:: The task ::
In the essay on disability below, what message did Mr. Silent Treasure spell out for doctors, psychologists and others with decision-making power over people like him?
┌─ Document
A disabled person, and yes, a person disabled because of a neurodevelopmental anomaly, or even someone disabled by ILLNESS is a person first; and that means that you need to listen and respect that person, even as they are transformed by the condition you regard as so odious.
Sometimes our strengths come from this very thing you regard as a disorder, a thing that you believe was not meant to happen. It's the age-old story of heroes and superheroes. It's the reason why so many autistic people find comfort in the X-Men.
Having a greater degree of disorder and disablity doesn't mean that your strengths will all lie OUTSIDE your condition. They may STILL lie within your disabled self. They just need support and enablement.
Some of my biggest surprises in this respect have come from the words of Mr. Silent Treasure, a South African autistic teenager with high support needs who had no means of communication until the age of 14. Some of his first freely-communicated words were, "Autism is my talent."
When asked a year later what era he would choose if given the opportunity to travel in a time-machine, she said that he would go to a time "when autistics rule the world".
I asked him last year what message he had for doctors, psychologists and others who have decision-making power over people like him. Bear in mind that he has sezures, violent outbursts and requires a lot of support.
He knew very well that I intended to communicate his reply at a seminar about autistic health. I explained that in detail. In other words, he had every opportunity to consider his various deficits and to pick the ones he wished to prioritise for research and treatment.
And he began to cry.
Slowly, painstakingly, with much sobbing, he spelled out the words:

"They must not treat me like a small child."
That was the only message he had for these people that day.
When I quietly wrote it on the flipchart, another non-speaking teenager who was in the audience at the seminar burst into ecstatic shouting.
Want to learn from non-speaking autistics what they consider to be their strengths and weaknesses? One does not speak for all. Here's a thread to get you started. I'll give you a year or two to find your way around this rabbithole. Or maybe a lifetime.
Want to know how to gaslight autistic people's support needs? Just focus on what YOU think their strengths are, and put all the problems down to low self-esteem.
└─
┌─ Material
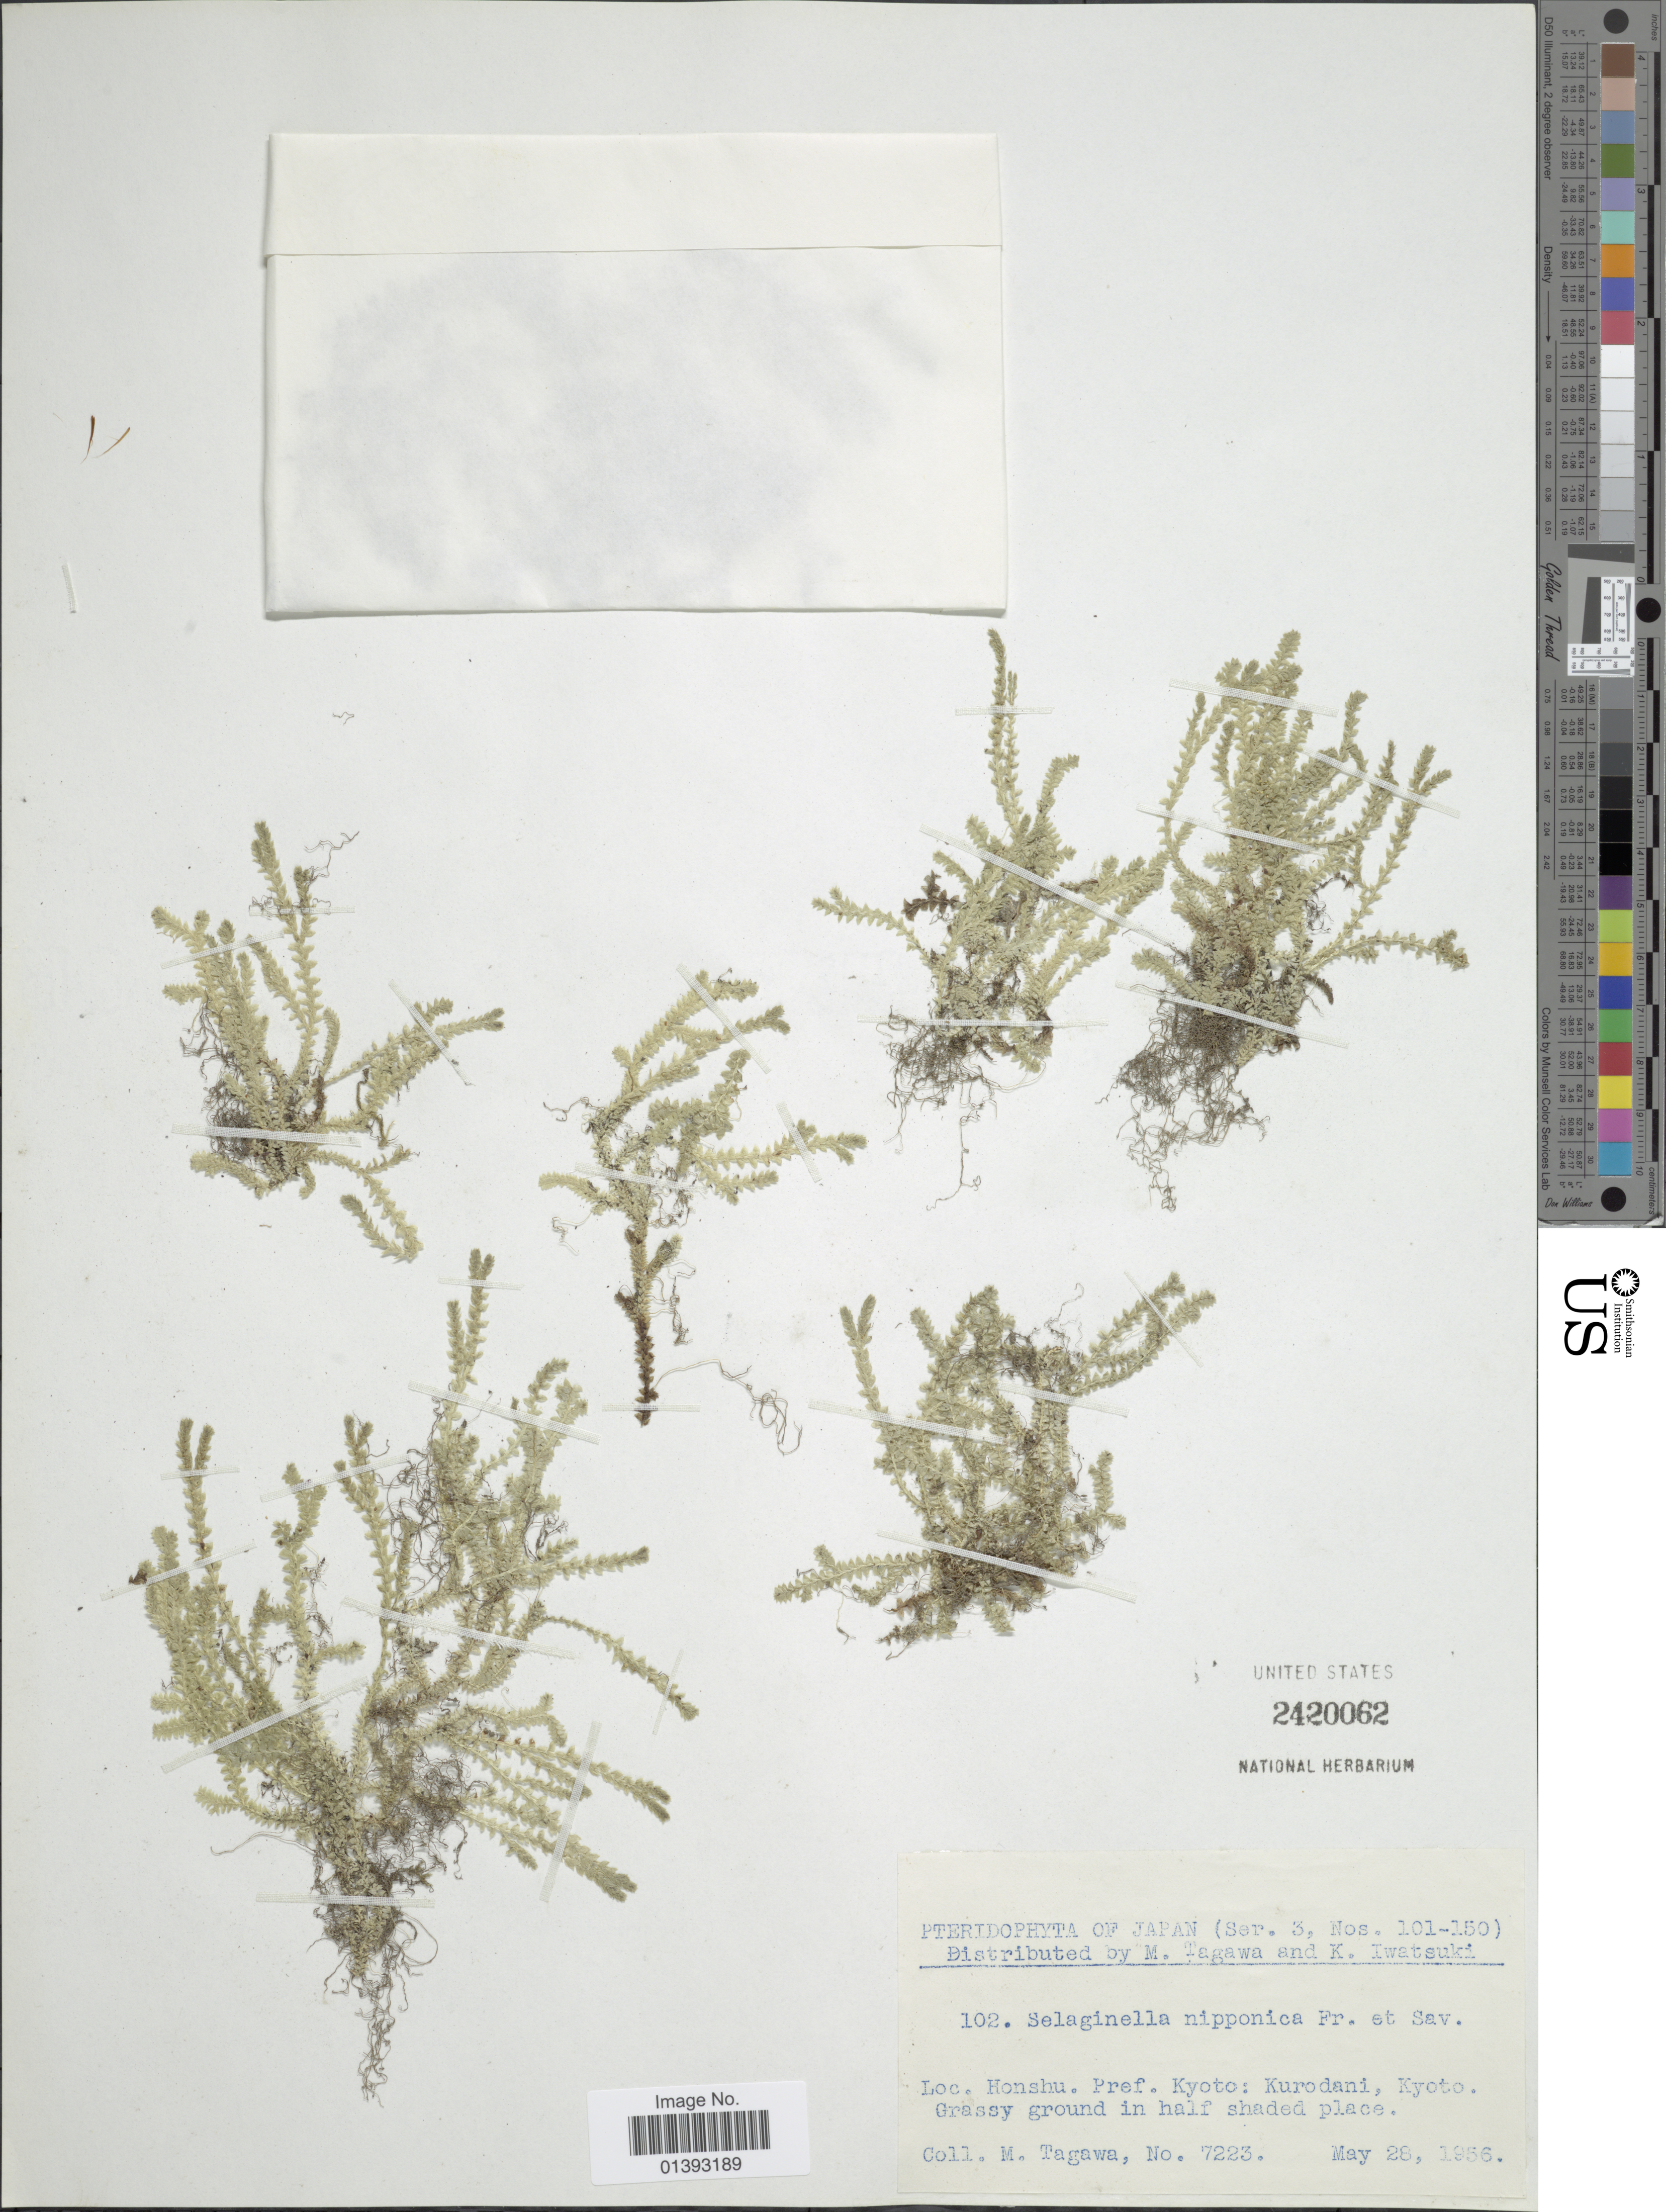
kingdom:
└─
:: Final result ::
"They must not treat me like a small child."